Start of INPUT RECORDS
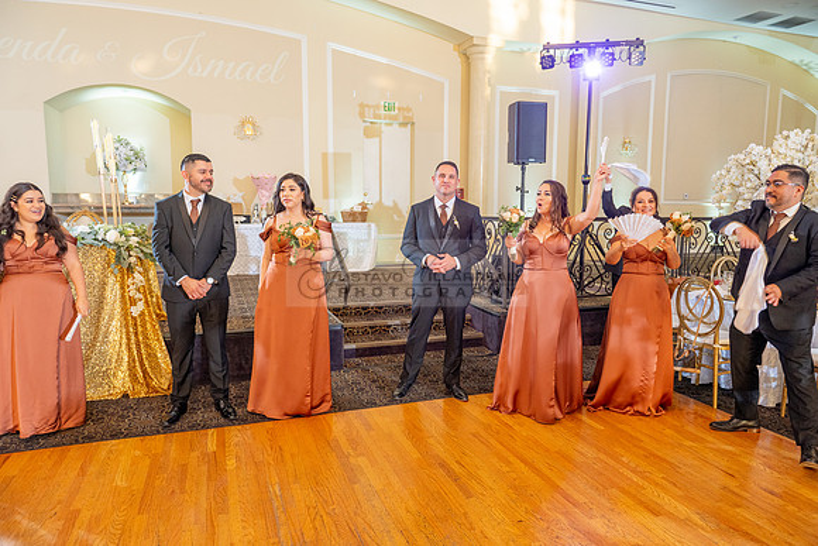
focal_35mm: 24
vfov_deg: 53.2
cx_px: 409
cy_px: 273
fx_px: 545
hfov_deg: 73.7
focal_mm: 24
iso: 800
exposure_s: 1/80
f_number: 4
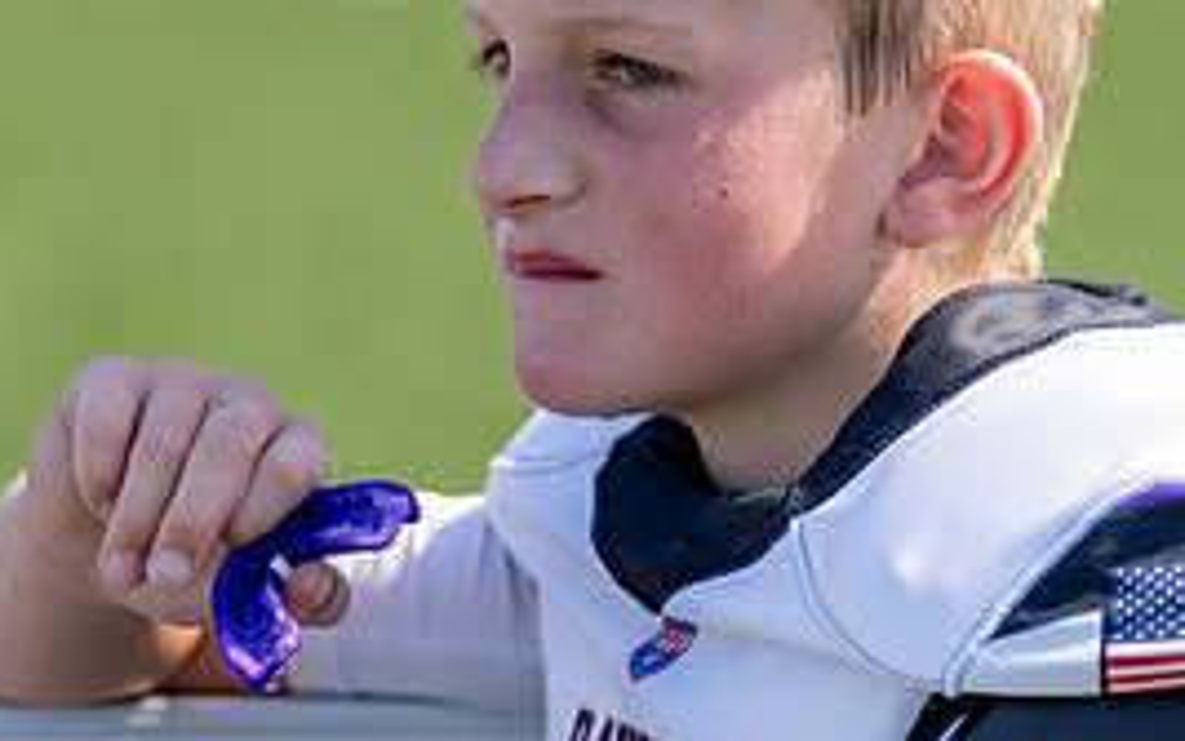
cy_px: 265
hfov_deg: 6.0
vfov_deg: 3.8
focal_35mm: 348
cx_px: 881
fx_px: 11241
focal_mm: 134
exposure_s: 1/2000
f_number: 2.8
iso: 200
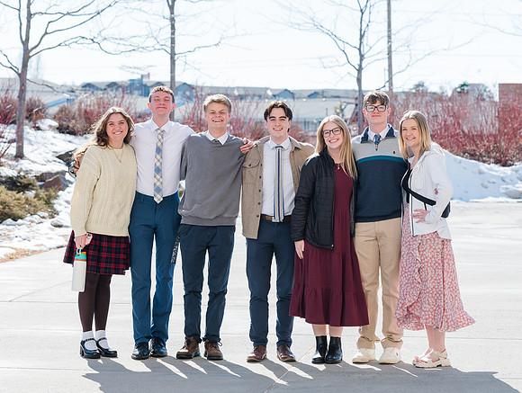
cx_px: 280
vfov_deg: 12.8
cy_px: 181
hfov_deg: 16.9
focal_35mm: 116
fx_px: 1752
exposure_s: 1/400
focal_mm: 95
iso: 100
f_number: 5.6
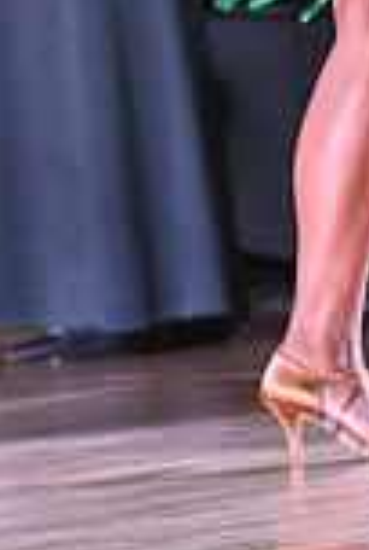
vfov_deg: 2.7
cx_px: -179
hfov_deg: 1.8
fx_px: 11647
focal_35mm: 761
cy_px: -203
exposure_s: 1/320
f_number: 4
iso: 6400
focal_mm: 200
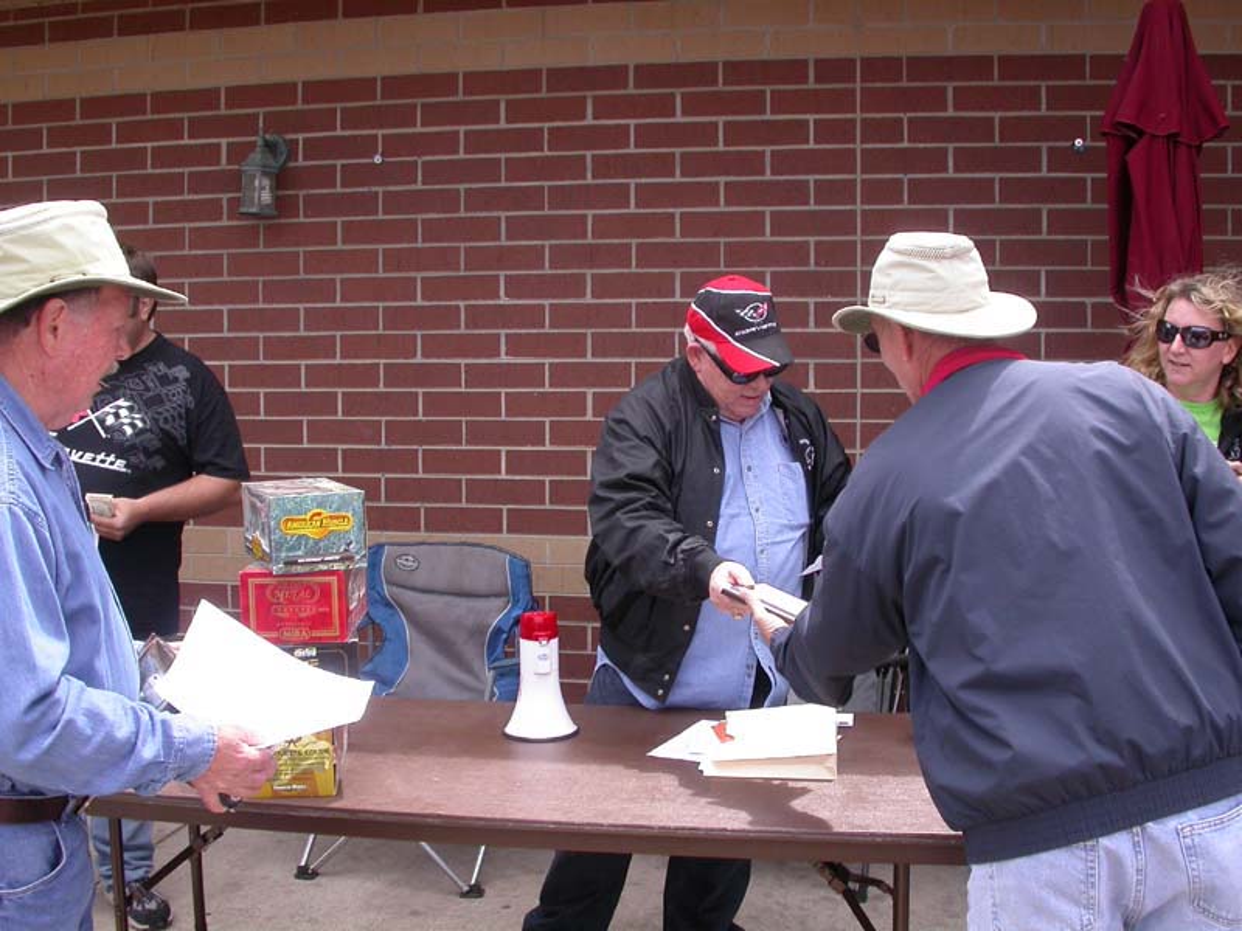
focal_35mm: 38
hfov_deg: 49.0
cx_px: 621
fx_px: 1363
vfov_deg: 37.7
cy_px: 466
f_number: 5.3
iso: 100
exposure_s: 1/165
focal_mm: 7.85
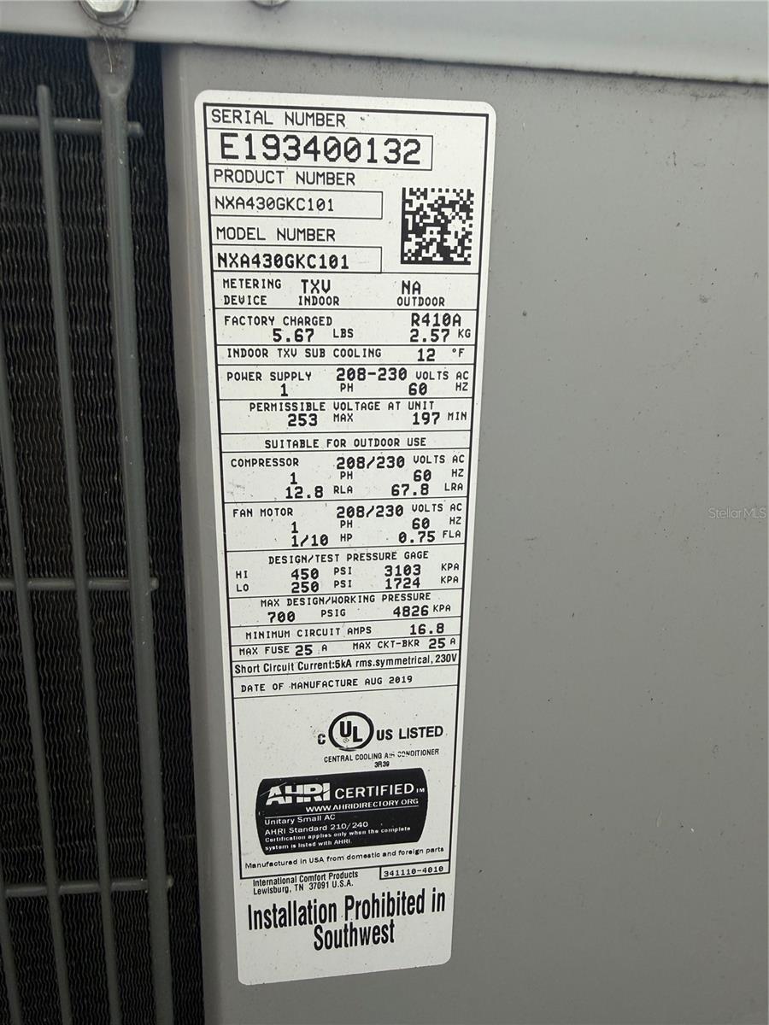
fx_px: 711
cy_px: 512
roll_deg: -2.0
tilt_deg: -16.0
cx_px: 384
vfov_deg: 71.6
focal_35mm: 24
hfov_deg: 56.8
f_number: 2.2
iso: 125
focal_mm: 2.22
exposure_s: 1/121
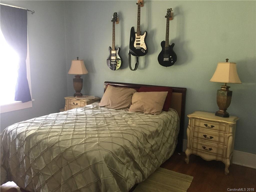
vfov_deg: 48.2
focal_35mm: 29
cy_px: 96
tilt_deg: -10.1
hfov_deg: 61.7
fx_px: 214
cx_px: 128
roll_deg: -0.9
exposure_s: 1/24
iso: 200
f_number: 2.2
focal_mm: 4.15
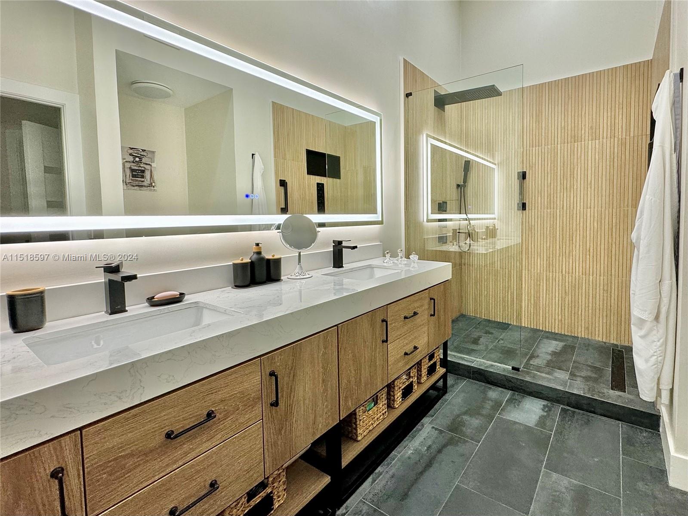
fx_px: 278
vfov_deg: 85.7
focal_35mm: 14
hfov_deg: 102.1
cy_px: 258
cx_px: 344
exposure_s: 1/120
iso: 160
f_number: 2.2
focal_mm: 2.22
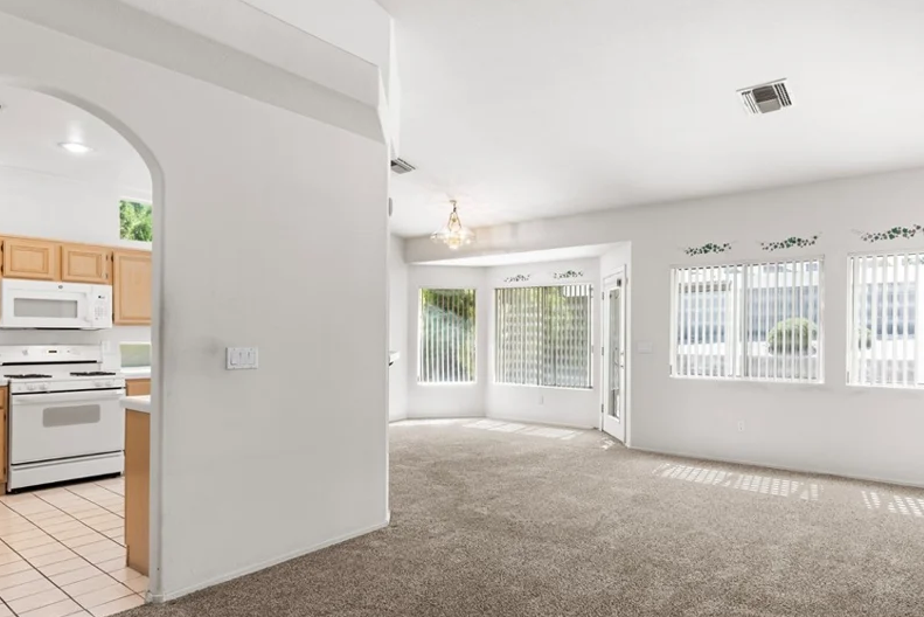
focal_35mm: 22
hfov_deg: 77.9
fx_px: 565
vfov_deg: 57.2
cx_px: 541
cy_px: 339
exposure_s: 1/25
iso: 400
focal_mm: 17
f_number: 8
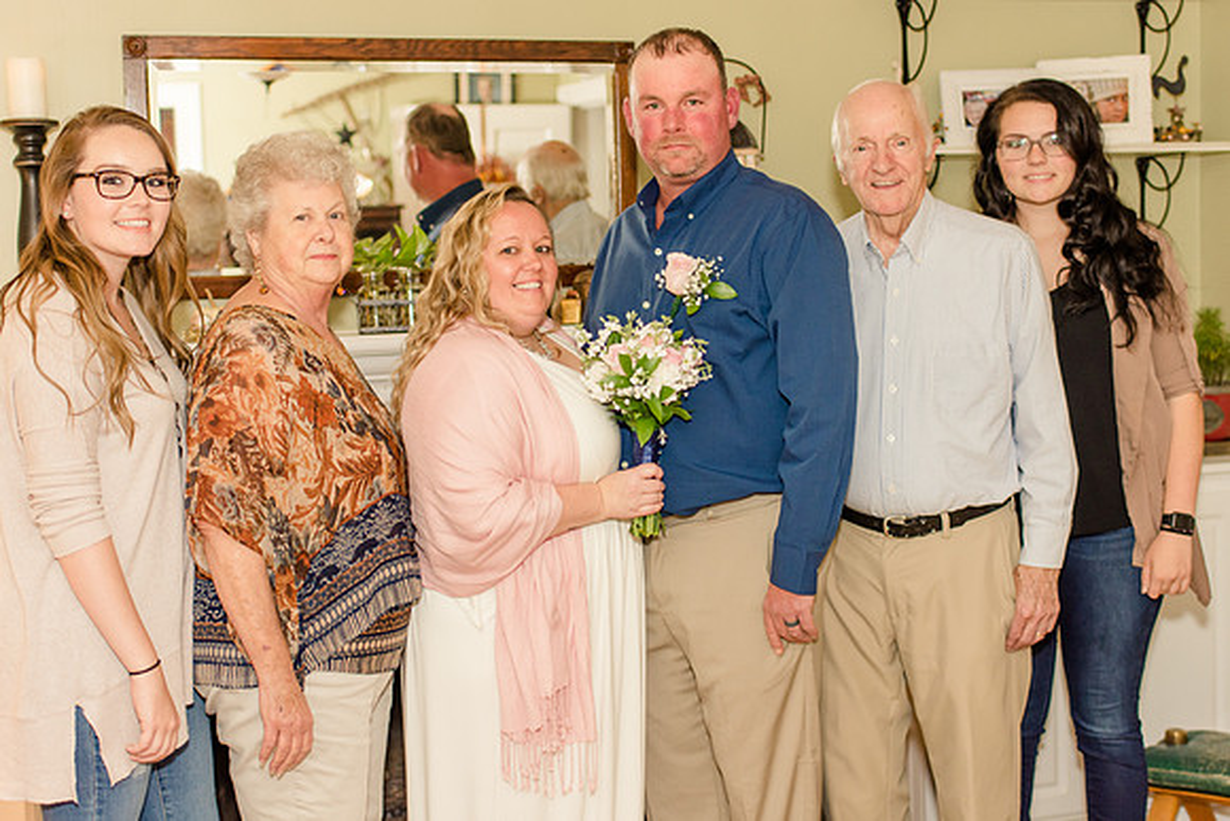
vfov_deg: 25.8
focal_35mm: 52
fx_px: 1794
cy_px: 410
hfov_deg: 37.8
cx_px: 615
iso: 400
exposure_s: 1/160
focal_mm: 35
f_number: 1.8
End of INPUT RECORDS
WHAT IS BEING ASKED —
Write back word for word every line in the entries above from the one with "focal_35mm: 29" to the one with "exposure_s: 1/25", ends included, and none of the pictures.

SOLVED EXERCISE —
focal_35mm: 29
cy_px: 96
tilt_deg: -10.1
hfov_deg: 61.7
fx_px: 214
cx_px: 128
roll_deg: -0.9
exposure_s: 1/24
iso: 200
f_number: 2.2
focal_mm: 4.15
fx_px: 278
vfov_deg: 85.7
focal_35mm: 14
hfov_deg: 102.1
cy_px: 258
cx_px: 344
exposure_s: 1/120
iso: 160
f_number: 2.2
focal_mm: 2.22
focal_35mm: 22
hfov_deg: 77.9
fx_px: 565
vfov_deg: 57.2
cx_px: 541
cy_px: 339
exposure_s: 1/25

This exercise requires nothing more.